Although federal estate tax consequences for a single person are nonexistent until the estate exceeds $5.45 million in assets, there are many other reasons why estate planning should be carried out for those Texas residents who are not in that high tax bracket. First, state assessments may impact the estate. Also, the federal exemptions may be lowered at any time that Congress decides to make a change. Such factors and others make it advisable for most people to have at least a simple will to frame their estate upon death.
A will is a versatile document that may do quite a bit more than just deal with tax issues. In it, a testator can provide for various results that are personally preferred. Without it, the state will dictate distributions and procedures for the estate that may not be economical and not what the testator would have wanted. Without a will, it is more likely that excessive and wasteful fees will be incurred.

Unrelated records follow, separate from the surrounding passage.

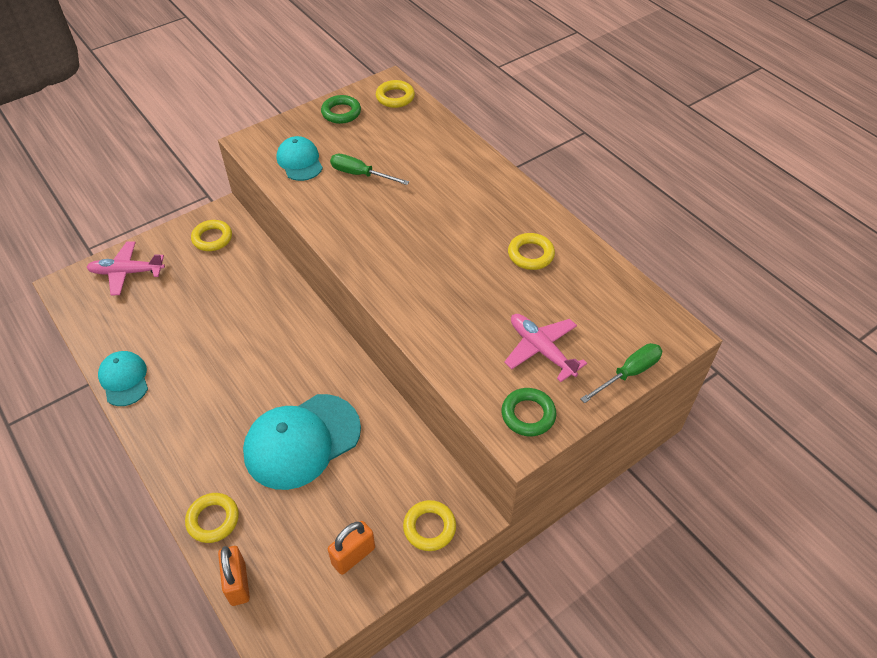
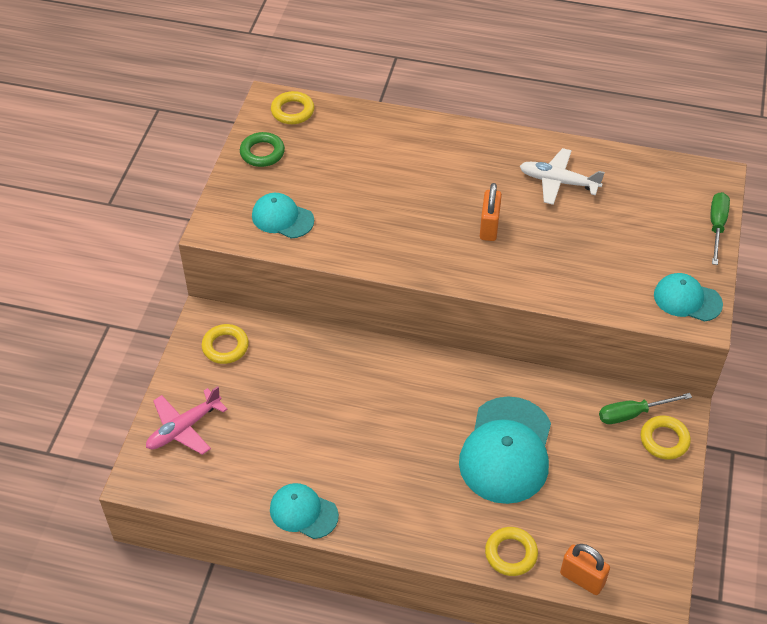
camera: 40 degrees left, 0 degrees up
(353, 555) = (637, 498): orange padlock -> orange padlock (489, 227)
(360, 174) = (349, 198): green screwdriver -> green screwdriver (632, 414)
(528, 415) = (687, 299): green ring -> turquoise cap
(530, 254) = (558, 182): yellow ring -> white plane
(541, 350) = (645, 248): pink plane -> none

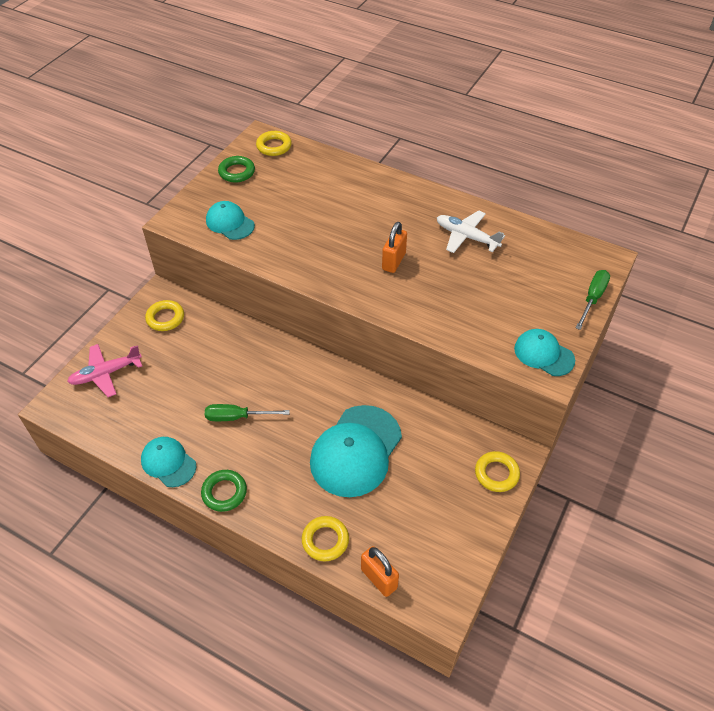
camera: 15 degrees right, 0 degrees up
(380, 530) = (224, 492): none -> green ring
(632, 414) = (476, 445): green screwdriver -> green screwdriver (237, 417)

By making a will, a testator can designate a portion of the net assets to those relatives, friends and charities that the testator prefers to benefit. Otherwise, some of those may receive nothing or far less than intended or desired by the decedent. Additionally, where the individual has reservations about the ability of certain heirs to handle money or assets, a testamentary trust may be established.

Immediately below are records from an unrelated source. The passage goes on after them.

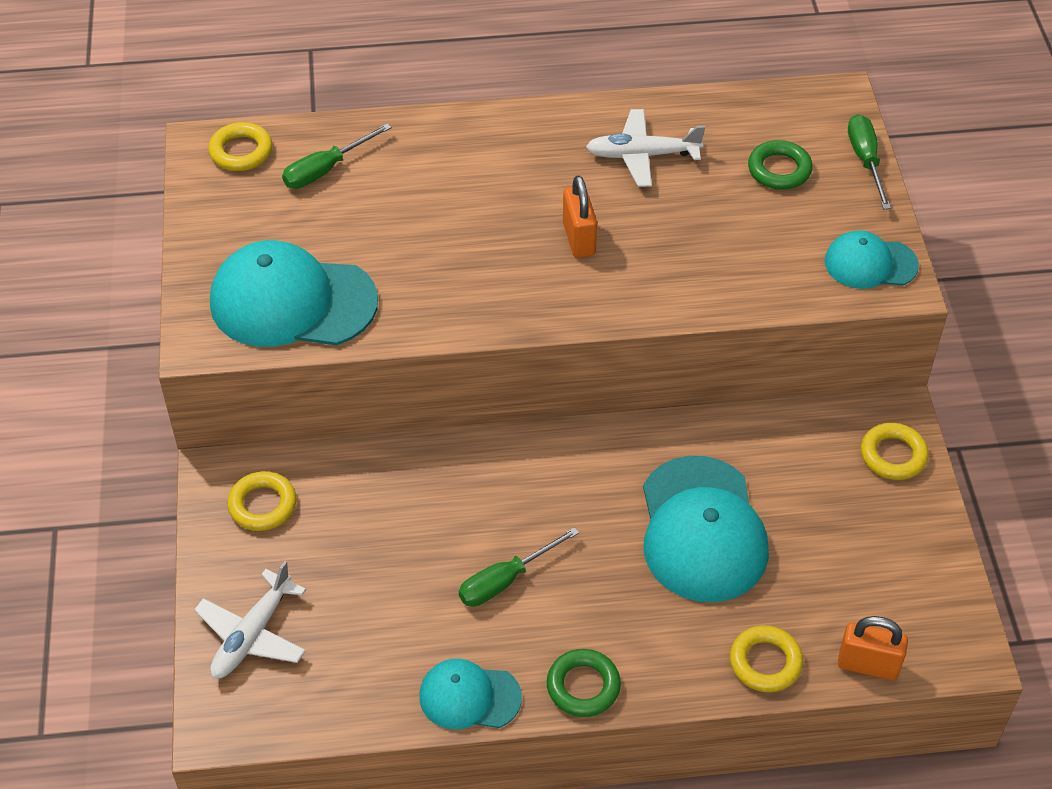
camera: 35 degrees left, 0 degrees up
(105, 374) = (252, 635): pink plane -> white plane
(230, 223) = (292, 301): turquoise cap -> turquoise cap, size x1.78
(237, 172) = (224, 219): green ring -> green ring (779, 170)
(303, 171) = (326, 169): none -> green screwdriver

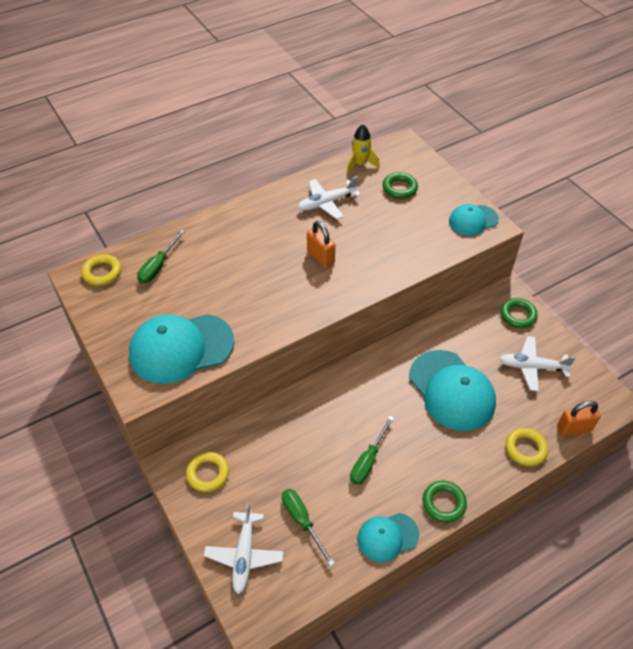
camera: 25 degrees left, 0 degrees up
(738, 108) = (360, 164): none -> yellow rocket
(861, 545) = (532, 367): none -> white plane
(865, 160) = (438, 170): green screwdriver -> green screwdriver (302, 521)
(893, 455) = (518, 315): yellow ring -> green ring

In that way, distributions may be gradually released with instructions to the trustee to use the funds only for the beneficiary’s health, education or welfare. The main corpus of the trust may be held until the beneficiary reaches age 21, 25 or it may even be held for a longer period if desirable. There are numerous tax consequences in Texas and federally that arise in the administration of significant trusts, and that should be a topic for the testator to go over with the estate attorney and financial advisers while preparing the estate plan and the simple will.